What is needed is an exact copy of every entry below, minus the images.

(Dataset extract)

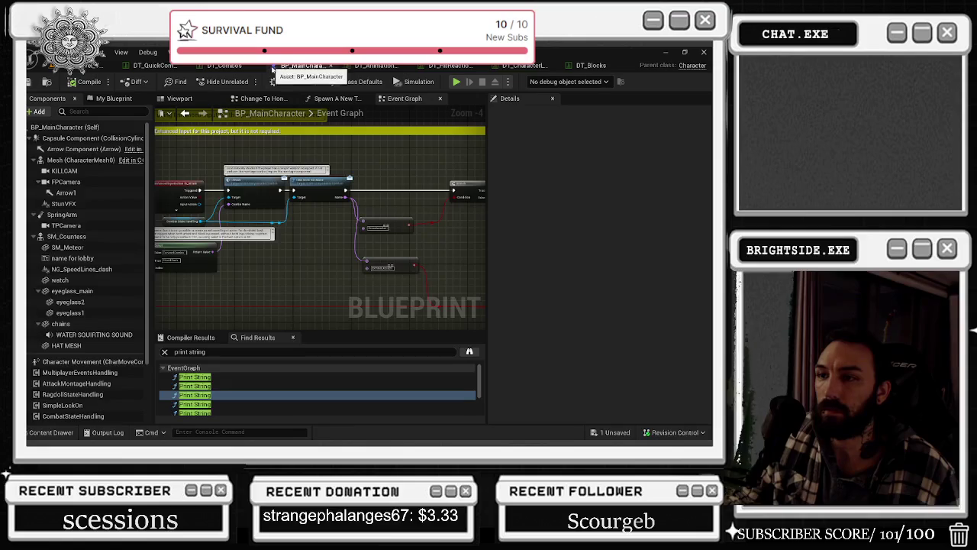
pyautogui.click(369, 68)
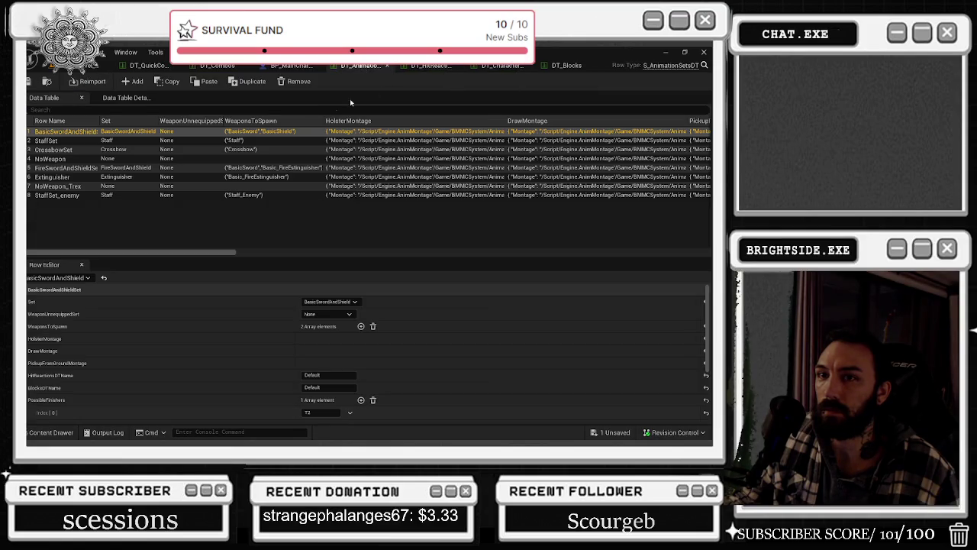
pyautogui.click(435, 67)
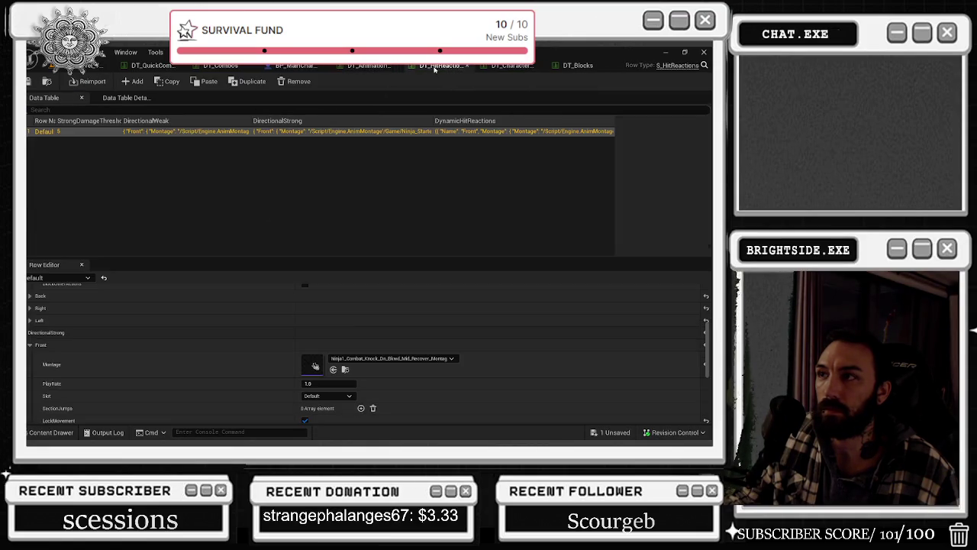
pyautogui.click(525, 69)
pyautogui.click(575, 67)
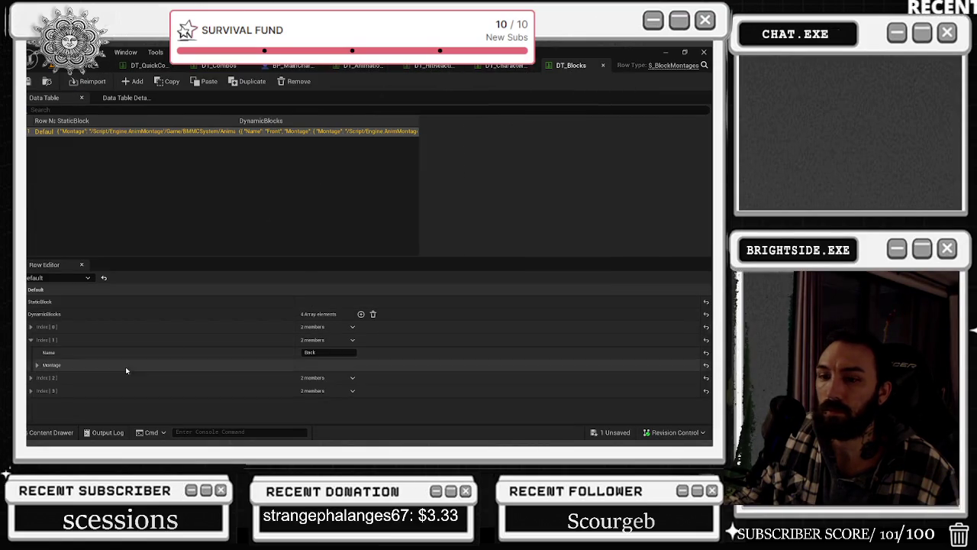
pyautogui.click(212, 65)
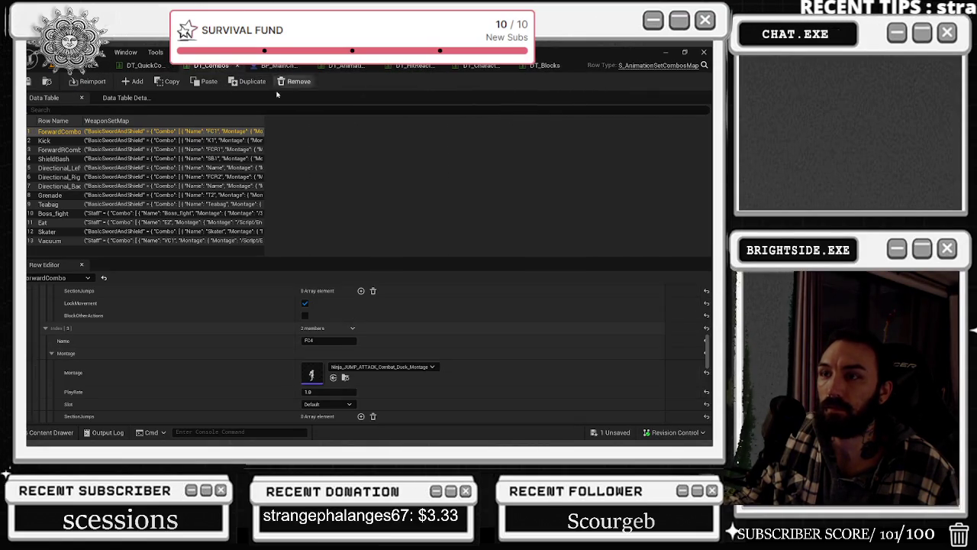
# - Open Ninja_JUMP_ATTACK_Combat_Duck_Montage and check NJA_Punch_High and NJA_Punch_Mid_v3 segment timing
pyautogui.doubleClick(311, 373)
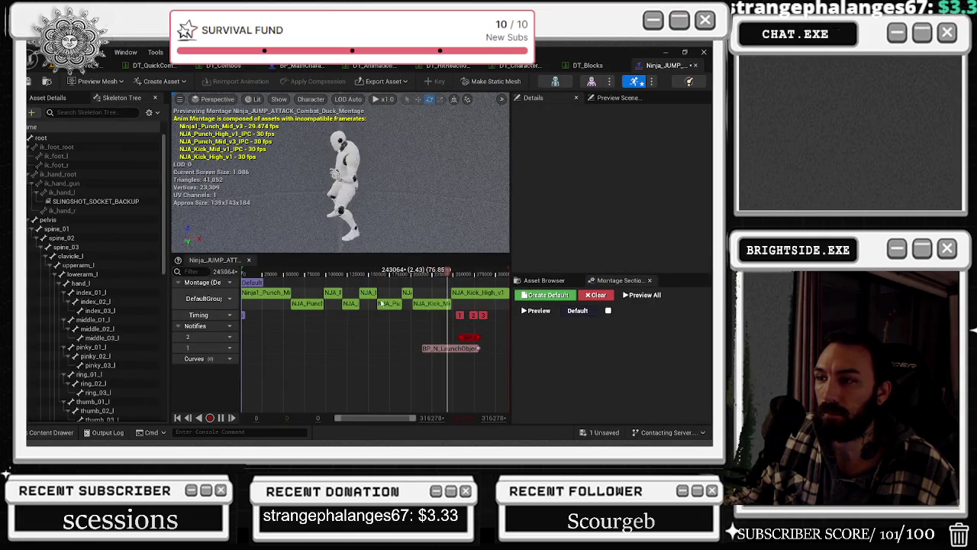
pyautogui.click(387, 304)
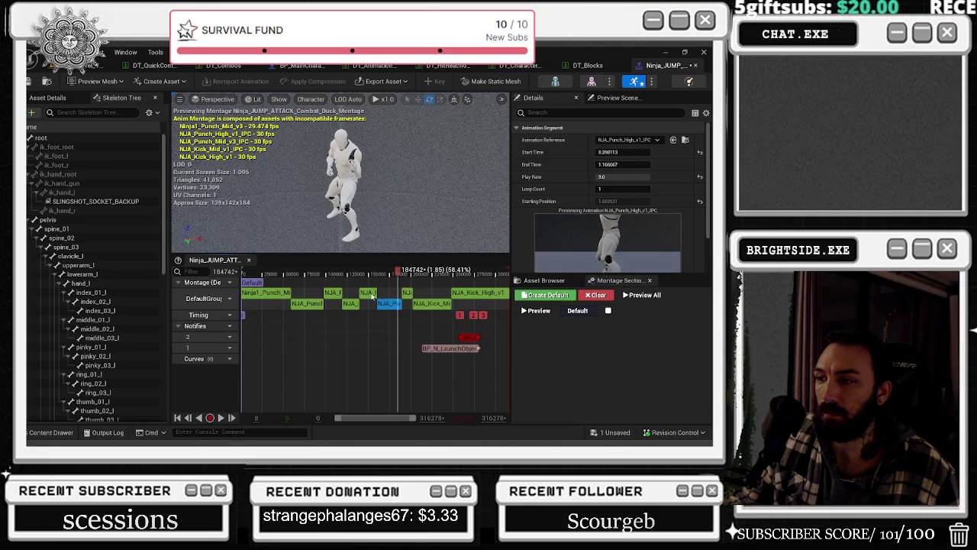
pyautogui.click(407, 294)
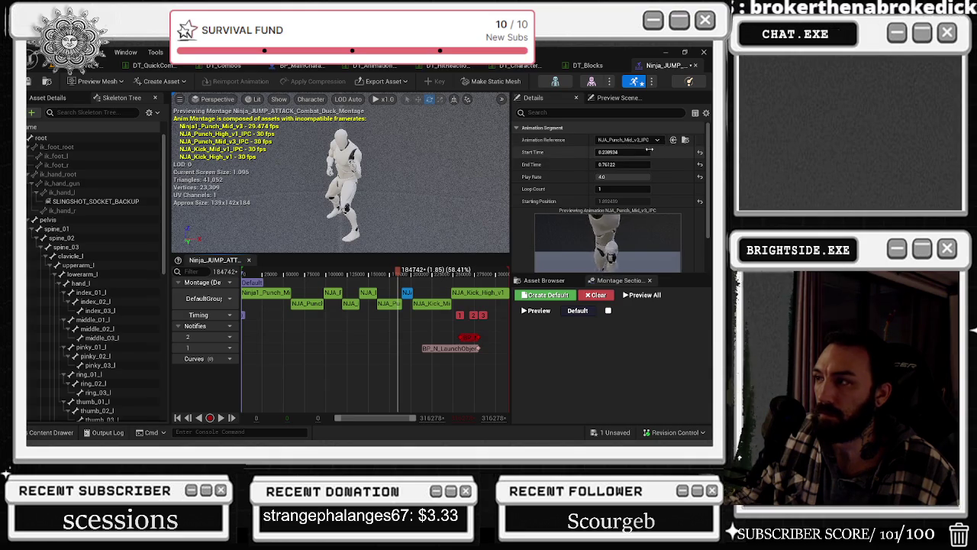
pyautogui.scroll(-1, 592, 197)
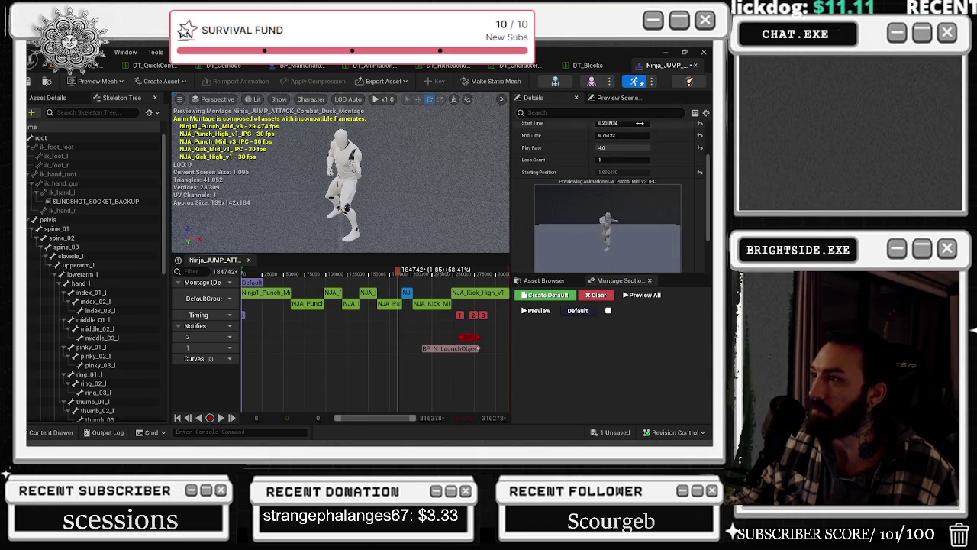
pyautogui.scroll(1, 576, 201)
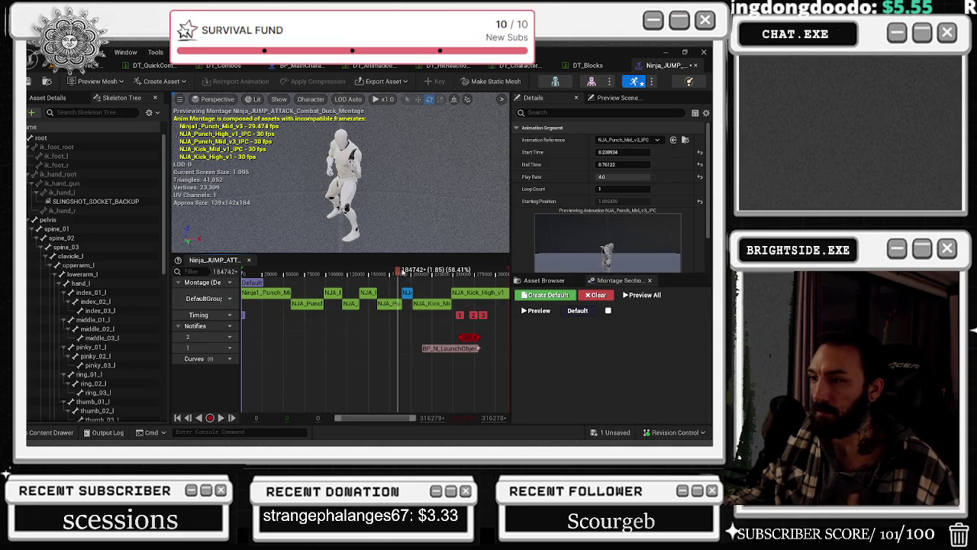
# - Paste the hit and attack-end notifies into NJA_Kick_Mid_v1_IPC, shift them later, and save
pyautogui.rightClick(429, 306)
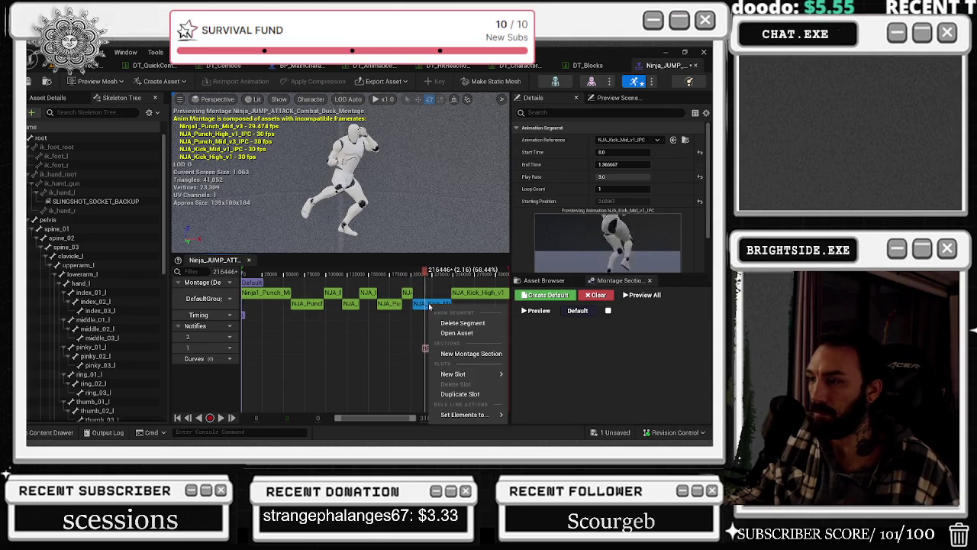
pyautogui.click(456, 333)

(End Dataset extract)

Task response:
pyautogui.click(369, 68)
pyautogui.click(435, 67)
pyautogui.click(525, 69)
pyautogui.click(575, 67)
pyautogui.click(212, 65)
# - Open Ninja_JUMP_ATTACK_Combat_Duck_Montage and check NJA_Punch_High and NJA_Punch_Mid_v3 segment timing
pyautogui.doubleClick(311, 373)
pyautogui.click(387, 304)
pyautogui.click(407, 294)
pyautogui.scroll(-1, 592, 197)
pyautogui.scroll(1, 576, 201)
# - Paste the hit and attack-end notifies into NJA_Kick_Mid_v1_IPC, shift them later, and save
pyautogui.rightClick(429, 306)
pyautogui.click(456, 333)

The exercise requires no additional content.